Mieux vaut pas de loi qu’une mauvaise loi ?

 Il devient clair que réglementer les plantes NGT à la lumière des amendements adoptés n’augmenterait pas l’utilité de la technologie – au contraire : à travers des procédures d’approbation étendues, coûteuses et de longue durée, les avantages du “nouveau génie génétique” n’apparaîtraient pas. Du point de vue des partisans, une mauvaise nouvelle loi ne serait pas une victoire partielle mais un scénario catastrophe. L’innovation en sélection végétale à l’aide de technologies comme CRISPR/Cas serait à nouveau mise en attente dans le futur immédiat, et les exemples pratiques tant vantés ne se matérialiseraient pas.

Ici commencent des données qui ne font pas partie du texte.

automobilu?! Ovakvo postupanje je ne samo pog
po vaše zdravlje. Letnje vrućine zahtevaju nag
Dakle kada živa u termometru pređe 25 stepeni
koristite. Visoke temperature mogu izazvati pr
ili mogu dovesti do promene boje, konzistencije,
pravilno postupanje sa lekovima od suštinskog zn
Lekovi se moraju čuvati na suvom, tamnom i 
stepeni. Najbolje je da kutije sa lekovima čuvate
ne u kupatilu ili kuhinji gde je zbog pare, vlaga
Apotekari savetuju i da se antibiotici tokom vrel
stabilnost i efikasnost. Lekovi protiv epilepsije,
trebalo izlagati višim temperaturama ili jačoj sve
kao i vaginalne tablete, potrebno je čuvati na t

 De plus, le processus législatif est lui-même obscur. Les trilogues entre le Parlement, la Commission et le Conseil ne peuvent commencer que lorsque ce dernier a atteint un accord interne. Hors pour le moment, les ministres travaillent diligemment sur un ensemble de règles pour la sélection végétale favorable à l’innovation qui semble sans fin. On ne sait pas quand ils parviendront à un résultat.

  

Les Devoirs du Conseil

C’est dans ce trilogue que réside l’opportunité d’un compromis sur la question des brevets et l’abandon de l’étiquetage obligatoire pour les plantes NGT de catégorie 1. Cela pourrait potentiellement générer une majorité dans les deux chambres. Si le Conseil de l’Union européenne peut parvenir à un accord avant la dernière session plénière (semaine du 22 avril), une loi pourrait être adoptée avant les élections européennes. Sinon, le processus de trilogue sera reporté après les élections.

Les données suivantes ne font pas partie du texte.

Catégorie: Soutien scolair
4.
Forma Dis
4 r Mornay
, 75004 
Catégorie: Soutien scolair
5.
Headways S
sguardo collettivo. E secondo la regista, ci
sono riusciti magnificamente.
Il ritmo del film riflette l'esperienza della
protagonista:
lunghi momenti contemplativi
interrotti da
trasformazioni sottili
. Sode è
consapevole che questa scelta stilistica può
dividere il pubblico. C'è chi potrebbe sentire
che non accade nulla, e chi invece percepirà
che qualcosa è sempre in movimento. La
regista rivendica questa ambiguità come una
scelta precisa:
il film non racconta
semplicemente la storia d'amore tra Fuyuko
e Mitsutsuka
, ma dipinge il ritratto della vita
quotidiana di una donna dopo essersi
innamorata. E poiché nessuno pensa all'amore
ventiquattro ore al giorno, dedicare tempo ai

 Cependant, si le Conseil ne parvient pas à un accord interne, la re-réglementation attendue sera retardée de plusieurs années : la présidence du Conseil (actuelle) belge transmettra le dossier aux suivants sur la liste – qui sont la Hongrie (second semestre 2024) et la Pologne (premier semestre 2025). Les deux nations rejettent catégoriquement la proposition législative de la Commission Européenne. Ce n’est qu’avec le Danemark (second semestre 2025) qu’un pays exerçant la présidence est intéressé pou faire avancer la réglementation des plantes NGT basée sur des preuves.

 La sélection de nouvelles variétés de plantes dans l’UE, qui répondent aux défis actuels de l’agriculture tels que la crise climatique, les maladies et la pression des ravageurs, repose donc entre les mains des membres du Conseil. Il reste à voir quelle version de la proposition de projet de loi ils veulent faire avancer.

 Monstre bureaucratique ou non, le temps manque pour adapter la sélection végétale au rythme des défis mondiaux – car l’extinction des espèces et le réchauffement climatique n’attendent pas les formalités administratives.